Gone in an Instant

NOTE: Semi-autobiographical visualization of my life that captured my current emotional state (at the time) well. I can hear in my voice, words, and wording how I was still deeply unhappy while trying to paint some nostalgic life picture. It’s good to feel that I’m not in that state anymore

Okay, so we have another story—just insert anyone, maybe even your own, since you know your own backstory and life better than anyone else’s. It’s your beautiful, messed-up story: you were born, maybe you had parents, maybe you didn’t—I don’t really care. You grew up, became a child, then an adult. You worked, maybe went to school, found love, got married, then divorced.

Everything you thought you were living—the American dream, or whatever template of life you were following—gets thrown away. Through months, maybe half a year of panic, struggle, drug abuse, pity parties, and feeling sick of your own emotions while also tapping into them, you finally reach a relative point of peace. You’ll still have some sadness, of course, but that’s normal, and it mixes with happiness—that’s the beauty of life. The beautiful stew of emotions we all live through—and I wouldn’t wish for anything different.

Eventually, you get to a more stable place. You have hope again, a mission, a purpose, and a goal. Not a long-term one, but you know your next step in life. Finally, there’s clarity. Even if you don’t have the full life plan figured out—which nobody does, and if they say they do, they’re full of shit—you have the short-term plan. You feel excitement, and it reminds you of a lot of things. Maybe the first time you left home, left behind friends and family, joined the military, went off to college, or took a job on a fishing boat—whatever it was, you left your old life behind.

That excitement of growth, the success you crave, and the fresh start—it’s a feeling you haven’t had in years. I hope to God you’ve felt it at some point. If you haven’t, you’ll have a hard time relating, but if you have, man, you’re on cloud nine.

You have a week left before abandoning your old life. You’re leaving the country, the town, your old friends—heading to a new place where they don’t even speak your language. You’re going to throw yourself into something new because that’s what you need. And as you take one of your peaceful nighttime strolls, enjoying the clarity, you realize you don’t have to deal with anyone’s shit. No fake smiles, no ignoring faces—you’re just by yourself, thinking about your future, reflecting on your life, your ups and downs.

It feels like a beautiful story, a triumph. You’re filled with nostalgia—good memories, bad memories—and you realize, in an instant, it could all be gone. You don’t wish for it to be gone, you don’t wish to die, but you recognize the fragility of it. While walking down that sidewalk, you could step into the road, and one of those cars could hit you. Maybe they wouldn’t see you in the dark—your weird, dark clothes—and in a blink, that beautiful life, that beautiful plan, those beautiful emotions could vanish.
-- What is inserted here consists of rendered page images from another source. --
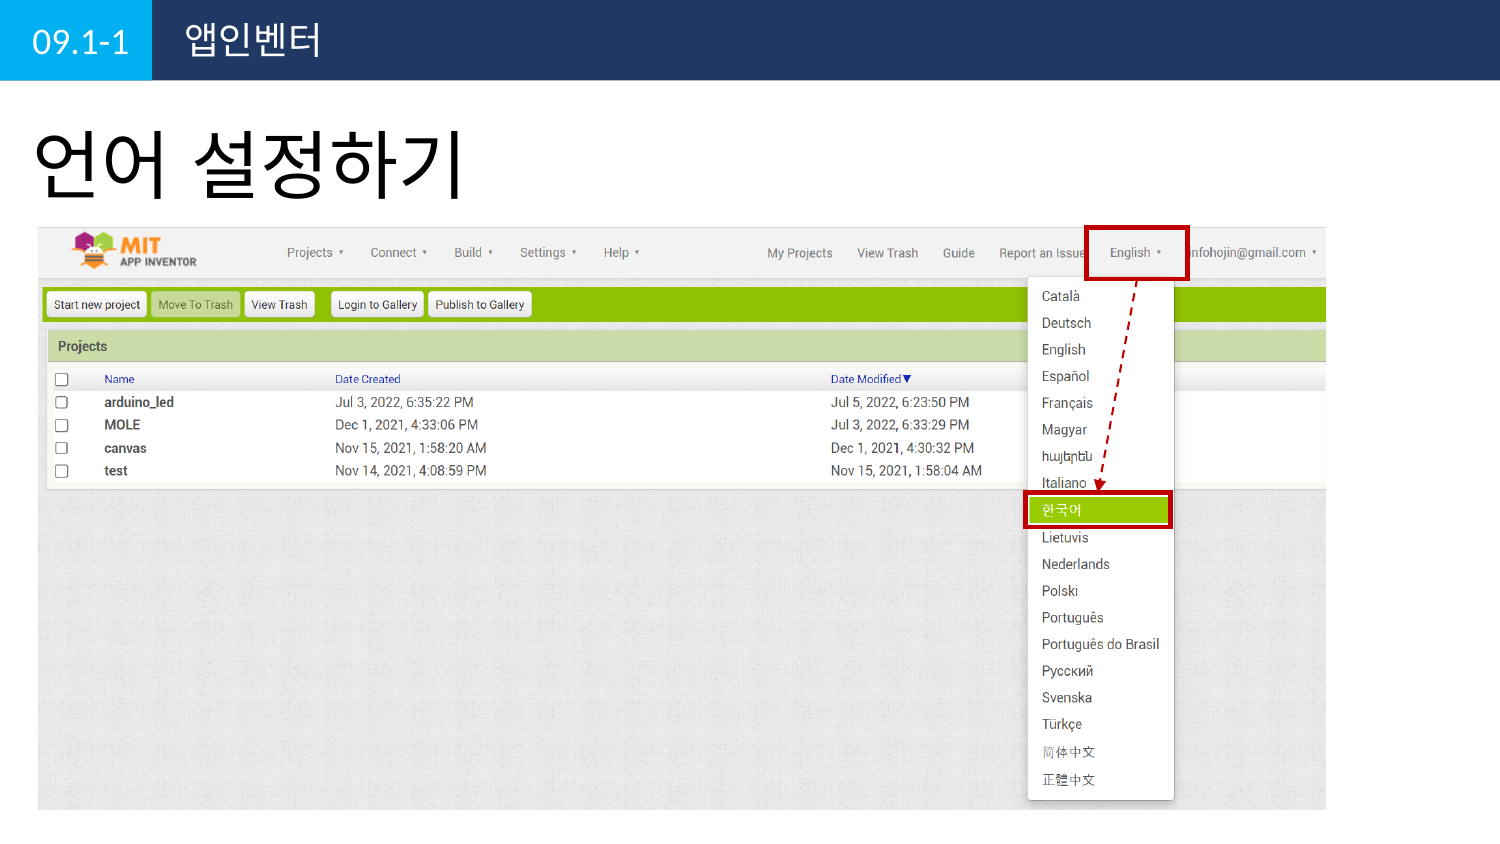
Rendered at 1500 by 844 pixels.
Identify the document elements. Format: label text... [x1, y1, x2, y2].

picture [38, 227, 1326, 810]
text_box 언어 설정하기 [17, 111, 792, 217]
text_box 앱인벤터 [169, 9, 945, 70]
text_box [1097, 278, 1138, 493]
text_box 09.1-1 [17, 9, 153, 70]
text_box [153, 0, 1500, 81]
text_box [0, 0, 153, 81]
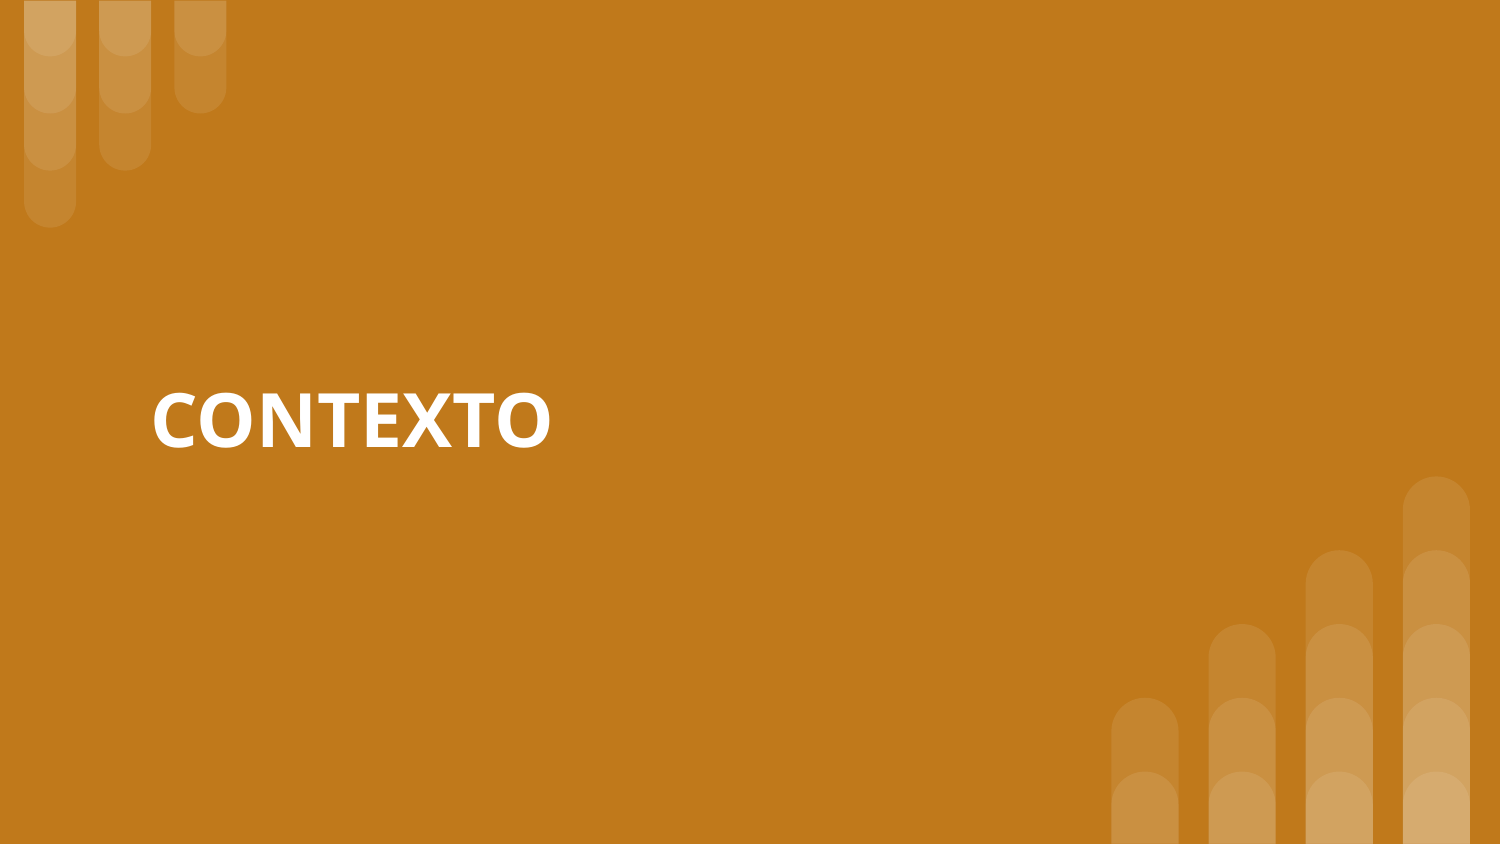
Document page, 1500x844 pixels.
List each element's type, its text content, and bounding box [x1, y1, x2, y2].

title CONTEXTO [135, 264, 1097, 572]
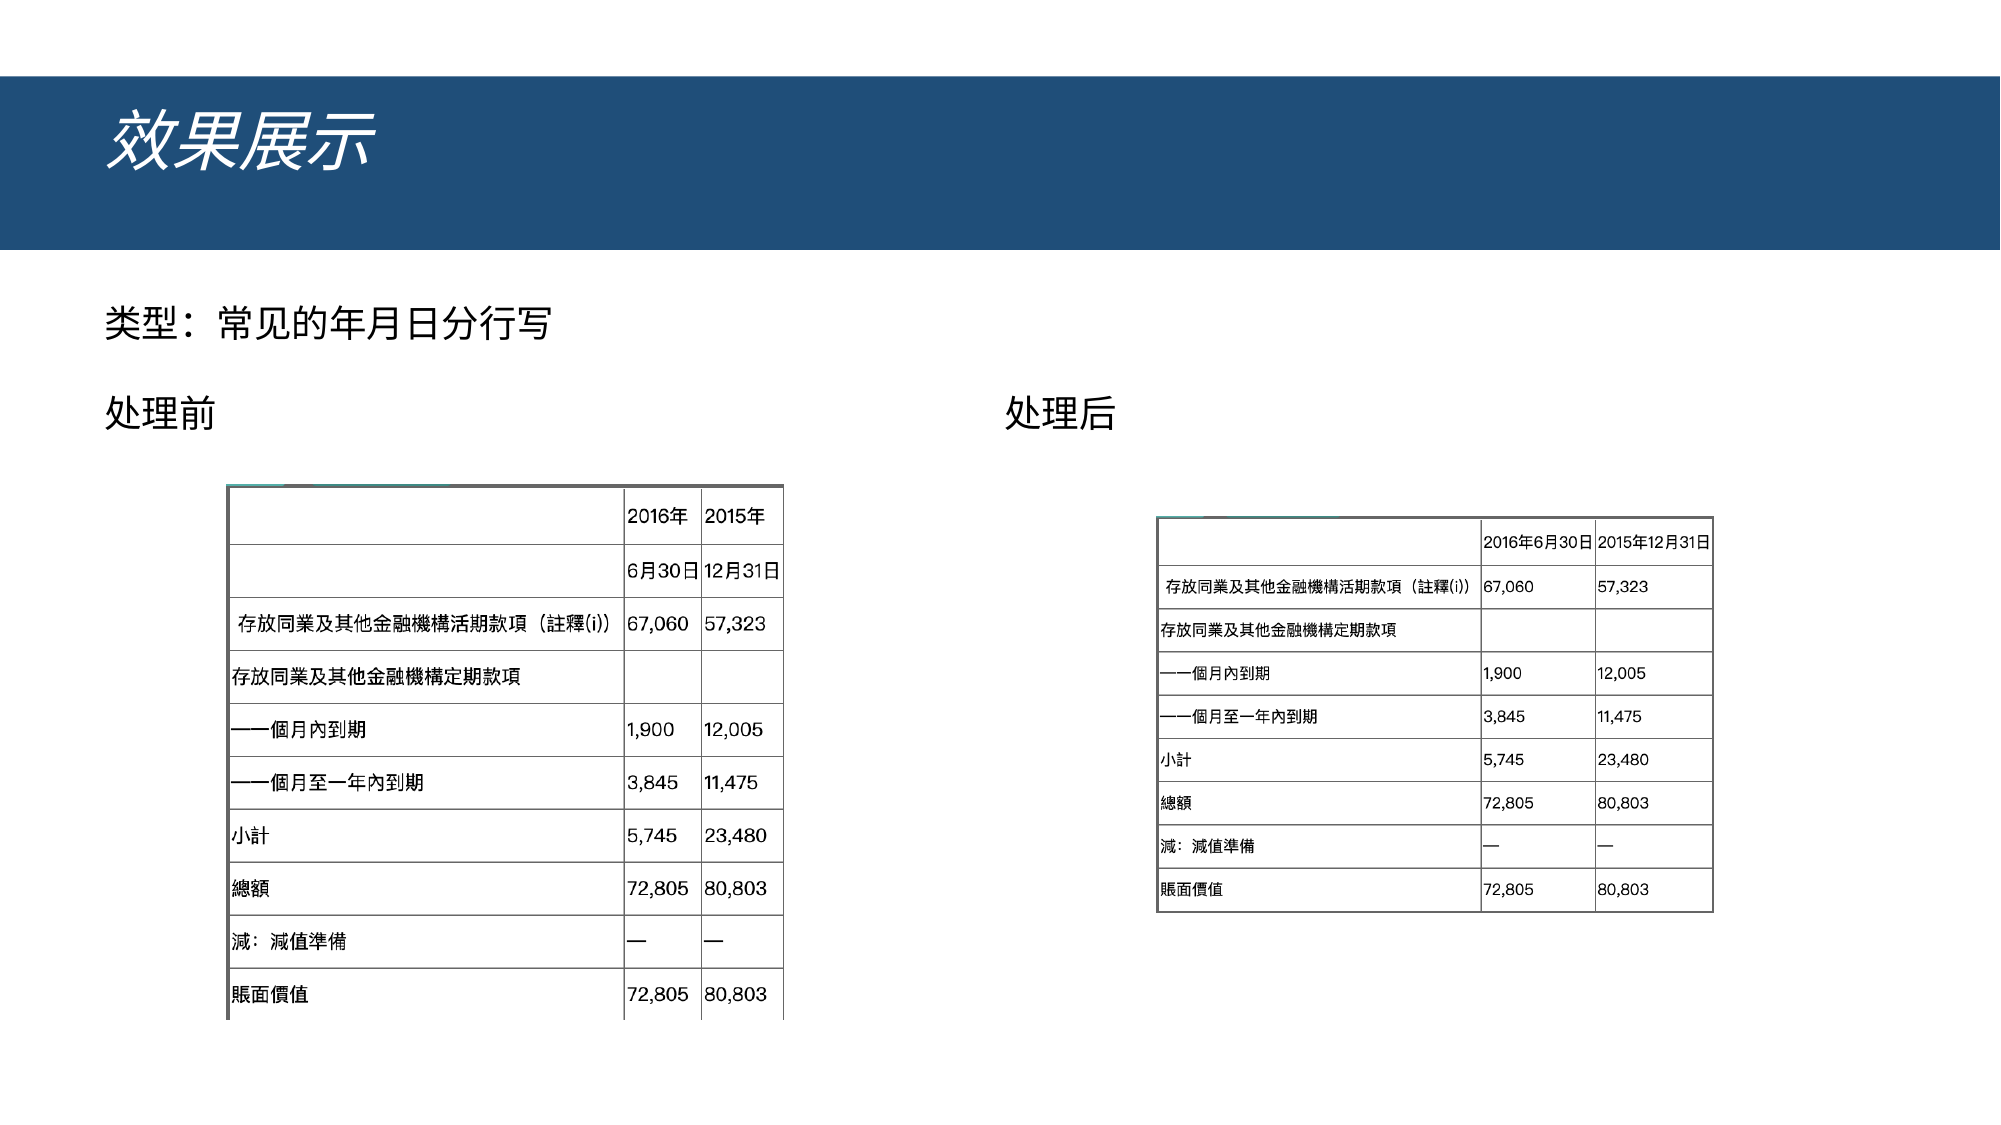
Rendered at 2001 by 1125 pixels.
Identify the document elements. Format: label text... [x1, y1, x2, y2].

text_box [0, 75, 2000, 251]
text_box 类型：常见的年月日分行写 处理前 处理后 [89, 293, 1840, 443]
text_box [137, 299, 1863, 1014]
picture [226, 484, 784, 1020]
title 效果展示 [89, 2, 1815, 221]
picture [1156, 516, 1714, 913]
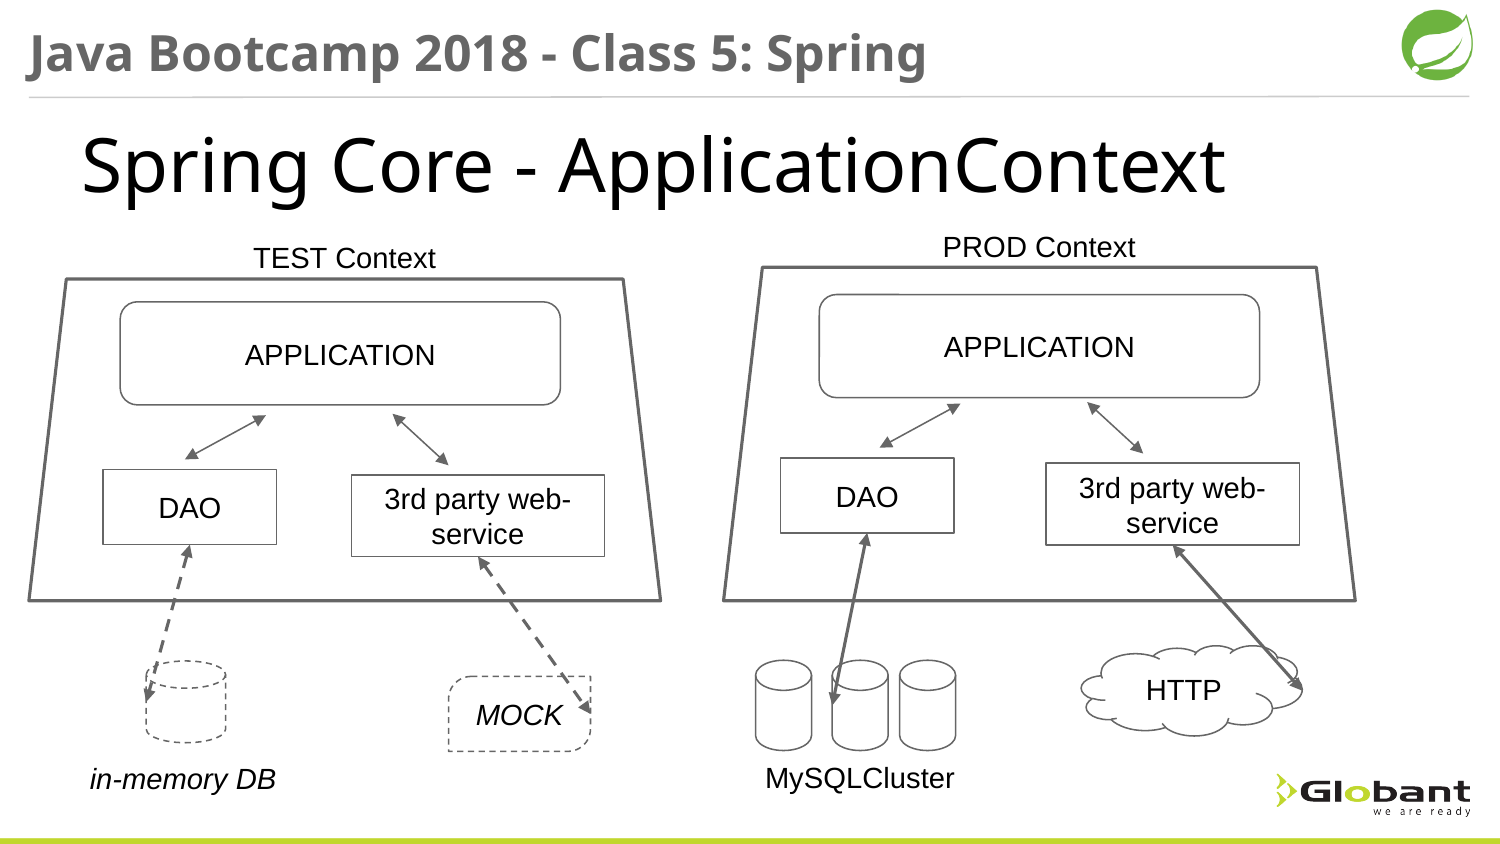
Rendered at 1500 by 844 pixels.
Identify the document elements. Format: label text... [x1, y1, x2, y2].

text_box TEST Context [176, 224, 514, 277]
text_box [879, 403, 961, 448]
text_box 3rd party web-service [351, 474, 605, 557]
text_box Java Bootcamp 2018 - Class 5: Spring [14, 6, 1349, 82]
text_box 3rd party web-service [1046, 463, 1300, 545]
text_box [1086, 401, 1144, 454]
text_box Spring Core - ApplicationContext [66, 106, 1385, 220]
text_box [28, 278, 661, 601]
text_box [74, 660, 296, 788]
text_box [477, 556, 520, 677]
text_box DAO [780, 457, 955, 533]
picture [0, 0, 1500, 844]
text_box MOCK [448, 676, 591, 752]
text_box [185, 544, 191, 662]
text_box HTTP [1081, 645, 1303, 737]
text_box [392, 413, 449, 466]
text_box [749, 660, 972, 787]
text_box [184, 414, 267, 460]
text_box [723, 267, 1356, 601]
text_box APPLICATION [120, 301, 561, 405]
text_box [1172, 544, 1192, 651]
text_box DAO [102, 469, 277, 545]
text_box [859, 532, 868, 661]
text_box APPLICATION [819, 294, 1260, 398]
text_box PROD Context [870, 212, 1208, 265]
You’d be nothing but a crumpled pile of flesh on the road, traumatizing someone else. All the friends and family who were excited, living off your energy and hope for the future, would be devastated by the news: your life cut too short, too soon. It’s a beautiful tragedy—that feeling of being missed. In some sick way, you almost savor it—the cheap escape from life, instead of staying strong and moving forward to reach your goals.